■ What is required: Each entry below should be reproduced character for character.

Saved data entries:
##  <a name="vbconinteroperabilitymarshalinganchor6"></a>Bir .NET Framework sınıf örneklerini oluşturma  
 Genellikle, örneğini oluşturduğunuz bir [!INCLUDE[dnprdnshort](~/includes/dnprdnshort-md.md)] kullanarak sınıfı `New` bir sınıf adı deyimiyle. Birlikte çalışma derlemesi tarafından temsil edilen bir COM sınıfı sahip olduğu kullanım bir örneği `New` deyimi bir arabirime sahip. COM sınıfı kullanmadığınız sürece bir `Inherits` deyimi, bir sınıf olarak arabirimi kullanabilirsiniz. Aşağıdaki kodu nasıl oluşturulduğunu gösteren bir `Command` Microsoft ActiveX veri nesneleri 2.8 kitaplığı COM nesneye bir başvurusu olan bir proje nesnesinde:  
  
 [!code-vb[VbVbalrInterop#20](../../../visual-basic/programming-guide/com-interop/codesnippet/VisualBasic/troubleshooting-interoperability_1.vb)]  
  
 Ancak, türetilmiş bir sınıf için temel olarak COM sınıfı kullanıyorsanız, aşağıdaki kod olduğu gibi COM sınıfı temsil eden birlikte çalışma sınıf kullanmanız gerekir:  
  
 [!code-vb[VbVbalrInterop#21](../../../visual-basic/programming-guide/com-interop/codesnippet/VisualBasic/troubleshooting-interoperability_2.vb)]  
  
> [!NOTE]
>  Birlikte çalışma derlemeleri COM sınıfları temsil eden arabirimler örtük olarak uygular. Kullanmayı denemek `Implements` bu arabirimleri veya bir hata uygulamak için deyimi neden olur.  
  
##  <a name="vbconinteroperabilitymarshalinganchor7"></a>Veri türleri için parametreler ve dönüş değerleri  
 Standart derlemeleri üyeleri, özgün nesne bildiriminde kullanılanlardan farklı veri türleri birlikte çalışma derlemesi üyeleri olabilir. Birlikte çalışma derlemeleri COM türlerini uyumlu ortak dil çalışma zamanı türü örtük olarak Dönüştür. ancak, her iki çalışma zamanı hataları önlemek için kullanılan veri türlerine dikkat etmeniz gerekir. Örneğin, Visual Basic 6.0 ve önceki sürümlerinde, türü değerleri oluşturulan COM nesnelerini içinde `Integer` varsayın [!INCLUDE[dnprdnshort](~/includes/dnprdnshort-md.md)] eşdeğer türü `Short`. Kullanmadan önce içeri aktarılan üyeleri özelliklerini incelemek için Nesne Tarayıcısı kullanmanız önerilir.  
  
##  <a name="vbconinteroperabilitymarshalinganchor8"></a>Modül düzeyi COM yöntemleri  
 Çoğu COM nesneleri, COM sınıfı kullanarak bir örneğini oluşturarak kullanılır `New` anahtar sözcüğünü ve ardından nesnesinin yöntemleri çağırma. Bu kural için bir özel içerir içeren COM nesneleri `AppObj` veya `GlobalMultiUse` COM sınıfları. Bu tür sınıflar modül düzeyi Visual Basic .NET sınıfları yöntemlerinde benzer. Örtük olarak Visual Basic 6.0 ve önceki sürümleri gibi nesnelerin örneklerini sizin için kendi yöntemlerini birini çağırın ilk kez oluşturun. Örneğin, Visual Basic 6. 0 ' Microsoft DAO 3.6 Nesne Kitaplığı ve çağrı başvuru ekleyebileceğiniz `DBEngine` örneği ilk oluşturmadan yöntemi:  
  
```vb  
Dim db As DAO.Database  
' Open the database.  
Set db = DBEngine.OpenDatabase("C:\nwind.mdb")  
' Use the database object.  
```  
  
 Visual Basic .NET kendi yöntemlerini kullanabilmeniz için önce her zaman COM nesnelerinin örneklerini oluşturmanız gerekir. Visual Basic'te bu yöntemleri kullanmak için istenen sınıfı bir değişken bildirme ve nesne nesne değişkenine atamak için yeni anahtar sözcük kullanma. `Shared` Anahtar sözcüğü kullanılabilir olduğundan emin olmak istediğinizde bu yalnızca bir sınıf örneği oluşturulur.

■ Result of the exercise:
##  <a name="vbconinteroperabilitymarshalinganchor6"></a>Bir .NET Framework sınıf örneklerini oluşturma  
 Genellikle, örneğini oluşturduğunuz bir [!INCLUDE[dnprdnshort](~/includes/dnprdnshort-md.md)] kullanarak sınıfı `New` bir sınıf adı deyimiyle. Birlikte çalışma derlemesi tarafından temsil edilen bir COM sınıfı sahip olduğu kullanım bir örneği `New` deyimi bir arabirime sahip. COM sınıfı kullanmadığınız sürece bir `Inherits` deyimi, bir sınıf olarak arabirimi kullanabilirsiniz. Aşağıdaki kodu nasıl oluşturulduğunu gösteren bir `Command` Microsoft ActiveX veri nesneleri 2.8 kitaplığı COM nesneye bir başvurusu olan bir proje nesnesinde:  
  
 [!code-vb[VbVbalrInterop#20](../../../visual-basic/programming-guide/com-interop/codesnippet/VisualBasic/troubleshooting-interoperability_1.vb)]  
  
 Ancak, türetilmiş bir sınıf için temel olarak COM sınıfı kullanıyorsanız, aşağıdaki kod olduğu gibi COM sınıfı temsil eden birlikte çalışma sınıf kullanmanız gerekir:  
  
 [!code-vb[VbVbalrInterop#21](../../../visual-basic/programming-guide/com-interop/codesnippet/VisualBasic/troubleshooting-interoperability_2.vb)]  
  
> [!NOTE]
>  Birlikte çalışma derlemeleri COM sınıfları temsil eden arabirimler örtük olarak uygular. Kullanmayı denemek `Implements` bu arabirimleri veya bir hata uygulamak için deyimi neden olur.  
  
##  <a name="vbconinteroperabilitymarshalinganchor7"></a>Veri türleri için parametreler ve dönüş değerleri  
 Standart derlemeleri üyeleri, özgün nesne bildiriminde kullanılanlardan farklı veri türleri birlikte çalışma derlemesi üyeleri olabilir. Birlikte çalışma derlemeleri COM türlerini uyumlu ortak dil çalışma zamanı türü örtük olarak Dönüştür. ancak, her iki çalışma zamanı hataları önlemek için kullanılan veri türlerine dikkat etmeniz gerekir. Örneğin, Visual Basic 6.0 ve önceki sürümlerinde, türü değerleri oluşturulan COM nesnelerini içinde `Integer` varsayın [!INCLUDE[dnprdnshort](~/includes/dnprdnshort-md.md)] eşdeğer türü `Short`. Kullanmadan önce içeri aktarılan üyeleri özelliklerini incelemek için Nesne Tarayıcısı kullanmanız önerilir.  
  
##  <a name="vbconinteroperabilitymarshalinganchor8"></a>Modül düzeyi COM yöntemleri  
 Çoğu COM nesneleri, COM sınıfı kullanarak bir örneğini oluşturarak kullanılır `New` anahtar sözcüğünü ve ardından nesnesinin yöntemleri çağırma. Bu kural için bir özel içerir içeren COM nesneleri `AppObj` veya `GlobalMultiUse` COM sınıfları. Bu tür sınıflar modül düzeyi Visual Basic .NET sınıfları yöntemlerinde benzer. Örtük olarak Visual Basic 6.0 ve önceki sürümleri gibi nesnelerin örneklerini sizin için kendi yöntemlerini birini çağırın ilk kez oluşturun. Örneğin, Visual Basic 6. 0 ' Microsoft DAO 3.6 Nesne Kitaplığı ve çağrı başvuru ekleyebileceğiniz `DBEngine` örneği ilk oluşturmadan yöntemi:  
  
```vb  
Dim db As DAO.Database  
' Open the database.  
Set db = DBEngine.OpenDatabase("C:\nwind.mdb")  
' Use the database object.  
```  
  
 Visual Basic .NET kendi yöntemlerini kullanabilmeniz için önce her zaman COM nesnelerinin örneklerini oluşturmanız gerekir. Visual Basic'te bu yöntemleri kullanmak için istenen sınıfı bir değişken bildirme ve nesne nesne değişkenine atamak için yeni anahtar sözcük kullanma. `Shared` Anahtar sözcüğü kullanılabilir olduğundan emin olmak istediğinizde bu yalnızca bir sınıf örneği oluşturulur.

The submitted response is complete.